As lieven.sterck points out: this returns you 'a' backtranslation of a peptide sequence. You could use a more dedicated statistical model using codon frequencies from your organism under study, but this is the gist of it:
import random
AA2NA = {
"A": list("GCT,GCC,GCA,GCG".split(",")),
"R": list("CGT,CGC,CGA,CGG,AGA,AGG".split(",")),
"N": list("AAT,AAC".split(",")),
"D": list("GAT,GAC".split(",")),
"C": list("TGT,TGC".split(",")),
"Q": list("CAA,CAG".split(",")),
"E": list("GAA,GAG".split(",")),
"G": list("GGT,GGC,GGA,GGG".split(",")),
"H": list("CAT,CAC".split(",")),
"I": list("ATT,ATC,ATA".split(",")),
"L": list("TTA,TTG,CTT,CTC,CTA,CTG".split(",")),
"K": list("AAA,AAG".split(",")),
"M": list("ATG".split(",")),
"F": list("TTT,TTC".split(",")),
"P": list("CCT,CCC,CCA,CCG".split(",")),
"S": list("TCT,TCC,TCA,TCG,AGT,AGC".split(",")),
"T": list("ACT,ACC,ACA,ACG".split(",")),
"W": list("TGG".split(",")),
"Y": list("TAT,TAC".split(",")),
"V": list("GTT,GTC,GTA,GTG".split(",")),
"*": list("TAA,TGA,TAG".split(","))
}
def aa2na(seq):
na_seq = [random.choice(AA2NA.get(c, ["---"])) for c in seq]
return "".join(na_seq)
print("MARNDCQEGHILKMFPSTWYV*", aa2na("MARNDCQEGHILKMFPSTWYV*"))
One possible output:
MARNDCQEGHILKMFPSTWYV* ATGGCTCGAAATGACTGCCAAGAGGGACACATTCTTAAAATGTTTCCGAGTACCTGGTACGTCTAA
Edit: changed return value of AA2NA.get() for "unknown" amino acids to "---" instead of "-".
would it be possible to give a bit of context?
Biologically it is (near) impossible to translate a protein back to its dna sequence.
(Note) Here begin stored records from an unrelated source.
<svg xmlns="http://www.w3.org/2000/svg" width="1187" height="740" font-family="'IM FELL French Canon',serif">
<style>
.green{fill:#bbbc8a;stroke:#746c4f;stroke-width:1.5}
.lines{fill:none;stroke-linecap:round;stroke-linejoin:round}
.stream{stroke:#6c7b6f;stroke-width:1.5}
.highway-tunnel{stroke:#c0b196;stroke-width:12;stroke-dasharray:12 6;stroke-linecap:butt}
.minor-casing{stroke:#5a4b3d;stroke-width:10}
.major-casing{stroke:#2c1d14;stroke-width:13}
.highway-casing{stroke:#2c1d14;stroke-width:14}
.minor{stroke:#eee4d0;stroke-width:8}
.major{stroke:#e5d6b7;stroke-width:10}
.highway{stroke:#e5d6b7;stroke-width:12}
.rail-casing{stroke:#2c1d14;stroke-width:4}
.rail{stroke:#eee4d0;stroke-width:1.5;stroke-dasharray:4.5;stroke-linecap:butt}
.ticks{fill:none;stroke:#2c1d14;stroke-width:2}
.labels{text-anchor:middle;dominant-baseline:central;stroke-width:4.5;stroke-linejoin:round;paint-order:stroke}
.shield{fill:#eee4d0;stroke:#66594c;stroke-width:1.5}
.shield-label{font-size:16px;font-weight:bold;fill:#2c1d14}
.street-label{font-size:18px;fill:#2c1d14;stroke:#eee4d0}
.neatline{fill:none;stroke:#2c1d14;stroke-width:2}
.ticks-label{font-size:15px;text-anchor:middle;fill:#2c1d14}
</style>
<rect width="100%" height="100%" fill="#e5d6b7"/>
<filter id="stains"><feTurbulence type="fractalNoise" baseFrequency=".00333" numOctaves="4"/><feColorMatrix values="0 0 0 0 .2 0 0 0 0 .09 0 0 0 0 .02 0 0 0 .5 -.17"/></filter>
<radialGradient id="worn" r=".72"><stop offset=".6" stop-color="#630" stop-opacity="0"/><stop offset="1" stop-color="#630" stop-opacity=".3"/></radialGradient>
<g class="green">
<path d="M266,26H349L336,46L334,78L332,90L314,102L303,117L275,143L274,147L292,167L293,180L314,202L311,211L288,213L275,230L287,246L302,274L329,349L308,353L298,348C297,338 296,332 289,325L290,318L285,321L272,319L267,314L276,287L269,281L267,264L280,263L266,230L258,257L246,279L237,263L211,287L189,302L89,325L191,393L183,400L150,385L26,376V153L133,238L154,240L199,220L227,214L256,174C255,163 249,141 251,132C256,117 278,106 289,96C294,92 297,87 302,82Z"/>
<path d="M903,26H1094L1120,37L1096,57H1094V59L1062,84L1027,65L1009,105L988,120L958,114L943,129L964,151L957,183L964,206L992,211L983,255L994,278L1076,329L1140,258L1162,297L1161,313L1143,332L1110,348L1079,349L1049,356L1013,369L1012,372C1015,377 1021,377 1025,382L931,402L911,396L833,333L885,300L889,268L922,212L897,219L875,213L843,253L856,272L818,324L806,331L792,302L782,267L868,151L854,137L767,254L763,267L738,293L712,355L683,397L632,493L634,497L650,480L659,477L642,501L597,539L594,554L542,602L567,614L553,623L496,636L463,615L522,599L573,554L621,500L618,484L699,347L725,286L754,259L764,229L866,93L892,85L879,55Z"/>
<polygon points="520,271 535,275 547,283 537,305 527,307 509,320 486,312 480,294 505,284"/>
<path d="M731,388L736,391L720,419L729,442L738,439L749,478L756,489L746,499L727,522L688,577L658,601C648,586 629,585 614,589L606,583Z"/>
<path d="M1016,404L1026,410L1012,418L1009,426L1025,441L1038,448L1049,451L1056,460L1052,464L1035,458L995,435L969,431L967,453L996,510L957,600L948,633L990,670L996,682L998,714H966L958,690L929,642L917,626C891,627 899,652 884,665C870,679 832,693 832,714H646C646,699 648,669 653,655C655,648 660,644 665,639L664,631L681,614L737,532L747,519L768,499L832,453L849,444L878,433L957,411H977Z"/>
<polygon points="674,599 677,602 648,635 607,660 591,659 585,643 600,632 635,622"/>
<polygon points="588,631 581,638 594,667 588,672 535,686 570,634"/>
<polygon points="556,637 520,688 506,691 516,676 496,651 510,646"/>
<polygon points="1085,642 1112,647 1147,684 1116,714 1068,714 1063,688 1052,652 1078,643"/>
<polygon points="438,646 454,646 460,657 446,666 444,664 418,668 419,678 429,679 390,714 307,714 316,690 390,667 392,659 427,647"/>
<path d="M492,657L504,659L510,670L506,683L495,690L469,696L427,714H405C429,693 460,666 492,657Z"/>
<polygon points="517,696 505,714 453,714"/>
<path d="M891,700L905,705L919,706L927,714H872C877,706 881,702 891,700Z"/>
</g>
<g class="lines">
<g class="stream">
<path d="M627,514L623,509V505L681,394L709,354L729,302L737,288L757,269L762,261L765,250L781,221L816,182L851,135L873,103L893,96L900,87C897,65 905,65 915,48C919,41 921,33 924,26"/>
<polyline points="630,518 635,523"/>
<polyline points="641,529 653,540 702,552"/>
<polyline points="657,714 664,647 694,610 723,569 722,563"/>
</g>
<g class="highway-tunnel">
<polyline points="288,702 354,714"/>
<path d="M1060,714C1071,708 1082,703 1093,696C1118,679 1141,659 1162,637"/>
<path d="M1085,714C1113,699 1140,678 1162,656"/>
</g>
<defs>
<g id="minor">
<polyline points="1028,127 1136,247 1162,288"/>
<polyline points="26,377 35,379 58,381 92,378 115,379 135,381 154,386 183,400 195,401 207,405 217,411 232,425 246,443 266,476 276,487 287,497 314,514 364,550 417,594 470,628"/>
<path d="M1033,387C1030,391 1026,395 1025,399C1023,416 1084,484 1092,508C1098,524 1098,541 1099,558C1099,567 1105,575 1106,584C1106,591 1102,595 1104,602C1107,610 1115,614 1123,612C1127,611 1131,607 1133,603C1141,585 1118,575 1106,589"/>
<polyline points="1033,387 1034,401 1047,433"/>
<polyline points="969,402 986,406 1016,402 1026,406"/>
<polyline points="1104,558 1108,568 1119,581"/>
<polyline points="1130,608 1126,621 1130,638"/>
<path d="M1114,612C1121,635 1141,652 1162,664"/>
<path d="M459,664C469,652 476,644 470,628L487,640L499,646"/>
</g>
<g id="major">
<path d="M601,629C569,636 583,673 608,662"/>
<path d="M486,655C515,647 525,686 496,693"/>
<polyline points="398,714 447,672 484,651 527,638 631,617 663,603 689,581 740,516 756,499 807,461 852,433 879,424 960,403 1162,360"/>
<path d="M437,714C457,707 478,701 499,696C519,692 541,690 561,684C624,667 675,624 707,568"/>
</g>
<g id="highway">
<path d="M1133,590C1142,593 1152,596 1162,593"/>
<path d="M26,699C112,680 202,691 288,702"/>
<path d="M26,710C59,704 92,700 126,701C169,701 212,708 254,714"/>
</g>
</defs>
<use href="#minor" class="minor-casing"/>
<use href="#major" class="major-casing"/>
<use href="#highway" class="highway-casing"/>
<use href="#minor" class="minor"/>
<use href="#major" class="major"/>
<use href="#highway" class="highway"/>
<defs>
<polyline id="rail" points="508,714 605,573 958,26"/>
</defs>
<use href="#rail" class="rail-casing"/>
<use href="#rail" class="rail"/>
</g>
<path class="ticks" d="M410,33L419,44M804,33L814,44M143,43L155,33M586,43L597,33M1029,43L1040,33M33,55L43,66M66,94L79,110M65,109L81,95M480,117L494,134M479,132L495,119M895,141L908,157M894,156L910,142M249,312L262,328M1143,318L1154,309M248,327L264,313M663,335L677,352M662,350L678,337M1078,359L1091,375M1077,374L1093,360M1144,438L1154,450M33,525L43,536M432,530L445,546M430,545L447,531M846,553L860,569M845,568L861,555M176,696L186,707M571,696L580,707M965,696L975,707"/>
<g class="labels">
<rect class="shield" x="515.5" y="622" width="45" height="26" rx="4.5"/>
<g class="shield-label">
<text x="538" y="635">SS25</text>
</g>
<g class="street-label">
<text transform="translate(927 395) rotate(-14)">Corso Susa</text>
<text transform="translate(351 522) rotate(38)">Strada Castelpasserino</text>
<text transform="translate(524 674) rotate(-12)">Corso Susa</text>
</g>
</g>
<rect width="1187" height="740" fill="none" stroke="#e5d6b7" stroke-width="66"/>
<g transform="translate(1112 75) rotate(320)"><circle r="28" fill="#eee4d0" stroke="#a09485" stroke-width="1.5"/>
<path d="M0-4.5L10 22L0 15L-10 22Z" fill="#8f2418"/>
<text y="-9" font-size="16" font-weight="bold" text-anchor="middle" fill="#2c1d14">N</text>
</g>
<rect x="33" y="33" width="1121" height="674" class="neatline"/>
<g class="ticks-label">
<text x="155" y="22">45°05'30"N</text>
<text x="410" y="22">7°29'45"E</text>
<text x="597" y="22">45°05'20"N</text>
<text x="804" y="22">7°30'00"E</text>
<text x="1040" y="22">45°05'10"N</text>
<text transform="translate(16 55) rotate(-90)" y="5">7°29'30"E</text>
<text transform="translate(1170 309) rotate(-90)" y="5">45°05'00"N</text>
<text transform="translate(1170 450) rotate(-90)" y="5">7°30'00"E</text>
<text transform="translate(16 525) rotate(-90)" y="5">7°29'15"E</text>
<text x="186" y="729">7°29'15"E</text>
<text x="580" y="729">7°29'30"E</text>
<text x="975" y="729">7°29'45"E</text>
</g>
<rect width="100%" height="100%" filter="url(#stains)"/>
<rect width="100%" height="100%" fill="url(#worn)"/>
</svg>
You can translate the protein into a dna sequence but not into its dna sequence
and more on topic: if there is a biopython solution, why is that no good then? I'm no python expert but it should be possible to create a dictionary where every aminoacid points to a codon (3 nucleotides), then loop over each aminoacid and print the codon for it
Hello Misha!
It appears that your post has been cross-posted to another site: https://bioinformatics.stackexchange.com/questions/11345/how-to-translate-amino-acid-sequences-to-nucleotide-sequences
This is typically not recommended as it runs the risk of annoying people in both communities.